La lutte contre le racisme est-elle la grande oubliée du dialogue social sur l’égalité au travail ?

La lutte contre le racisme est-elle la grande oubliée du dialogue social sur l’égalité au travail ?

Quelle place occupent les questions ethno-raciales dans la négociation collective en matière d’égalité au travail ? Pour le savoir, Manon Torres, post-doctorante en sociologie du travail à la direction de l’animation de la recherche, des études et des statistiques (Dares) du ministère du travail rattachée au CNAM-CEET, a mené une enquête qualitative publiée en juillet (« La place des questions ethno-raciales dans la négociation collective en matière d’égalité au travail », Valorisation de la recherche n° 20). Fondée sur des entretiens auprès de syndicalistes, de cadres des ressources humaines et sur une analyse documentaire d’accords d’entreprises, cette enquête pointe la faible prise en compte des inégalités ethno-raciales dans les discussions entre partenaires sociaux.

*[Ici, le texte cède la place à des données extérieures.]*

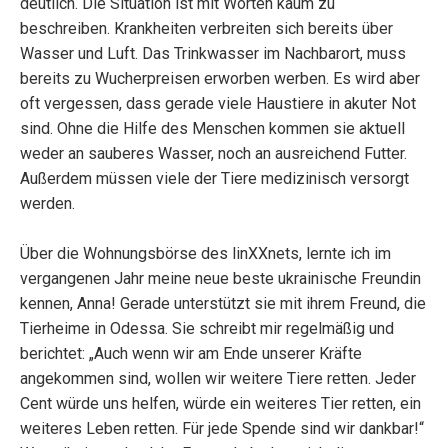
deutlich. Die Situation ist mit Worten kaum zu
beschreiben. Krankheiten verbreiten sich bereits über
Wasser und Luft. Das Trinkwasser im Nachbarort, muss
bereits zu Wucherpreisen erworben werben. Es wird aber
oft vergessen, dass gerade viele Haustiere in akuter Not
sind. Ohne die Hilfe des Menschen kommen sie aktuell
weder an sauberes Wasser, noch an ausreichend Futter.
Außerdem müssen viele der Tiere medizinisch versorgt
werden.
Über die Wohnungsbörse des linXXnets, lernte ich im
vergangenen Jahr meine neue beste ukrainische Freundin
kennen, Anna! Gerade unterstützt sie mit ihrem Freund, die
Tierheime in Odessa. Sie schreibt mir regelmäßig und
berichtet: „Auch wenn wir am Ende unserer Kräfte
angekommen sind, wollen wir weitere Tiere retten. Jeder
Cent würde uns helfen, würde ein weiteres Tier retten, ein
weiteres Leben retten. Für jede Spende sind wir dankbar!“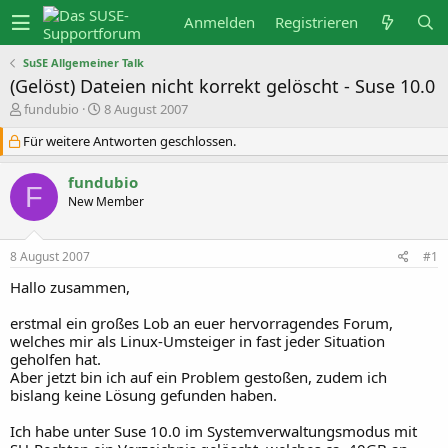
Anmelden
Registrieren
SuSE Allgemeiner Talk
(Gelöst) Dateien nicht korrekt gelöscht - Suse 10.0
E
E
fundubio
8 August 2007
r
r
s
s
Für weitere Antworten geschlossen.
t
t
e
e
fundubio
l
l
F
l
l
New Member
e
t
r
a
m
8 August 2007
#1
Hallo zusammen,
erstmal ein großes Lob an euer hervorragendes Forum,
welches mir als Linux-Umsteiger in fast jeder Situation
geholfen hat.
Aber jetzt bin ich auf ein Problem gestoßen, zudem ich
bislang keine Lösung gefunden haben.
Ich habe unter Suse 10.0 im Systemverwaltungsmodus mit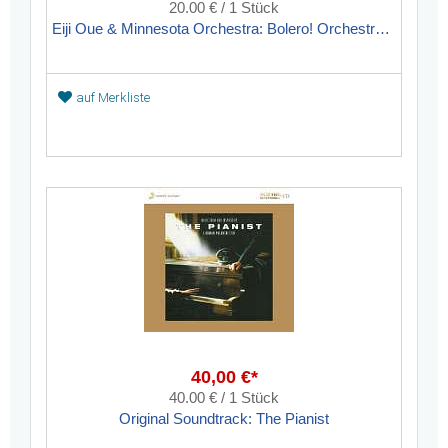
20.00 € / 1 Stück
Eiji Oue & Minnesota Orchestra: Bolero! Orchestral Fireworks
auf Merkliste
40,00 €*
40.00 € / 1 Stück
Original Soundtrack: The Pianist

Initialement prégnante, la question ethno-raciale a en effet été progressivement diluée dans la lutte contre tous les types de discriminations (genre, orientation sexuelle, religion, handicap, âge, apparence…). En France, l’action publique ne peut pas cibler directement les groupes ethno-raciaux. « Le seul cadre juridique mobilisable en matière d’inégalités ethno-raciales est le droit antidiscriminatoire – faible et peu contraignant, les auteurs de discriminations étant très rarement traduits en justice », relève Manon Torres.

Les spécialistes des politiques de diversité en entreprises membres de l’Association française des managers de la diversité (AFMD) reconnaissaient eux-mêmes lors d’une table ronde en 2024 que la lutte contre le racisme au travail avait été négligée. « Ça n’est pas un sujet de discussion dans les comités sociaux et économiques [CSE] comme peut l’être le handicap ou l’égalité homme-femme, car c’est bien plus polarisant », analyse Maya Hagege, la déléguée générale.

Une sorte d’impensé

Cette marginalisation se retrouve dans le contenu des accords. L’étude relève ainsi que sur 20 031 accords « non-discrimination – diversité » signés entre 2014 et 2021, seulement 227 évoquent potentiellement le critère ethno-racial. Pourtant, le problème perdure : 20 % des descendants d’immigrés et 22 % des immigrés estimaient avoir fait l’objet d’un traitement inégalitaire au travail en raison de leur origine, selon une enquête de l’Institut national d’études démographiques (INED) et de l’Insee de 2019/2020.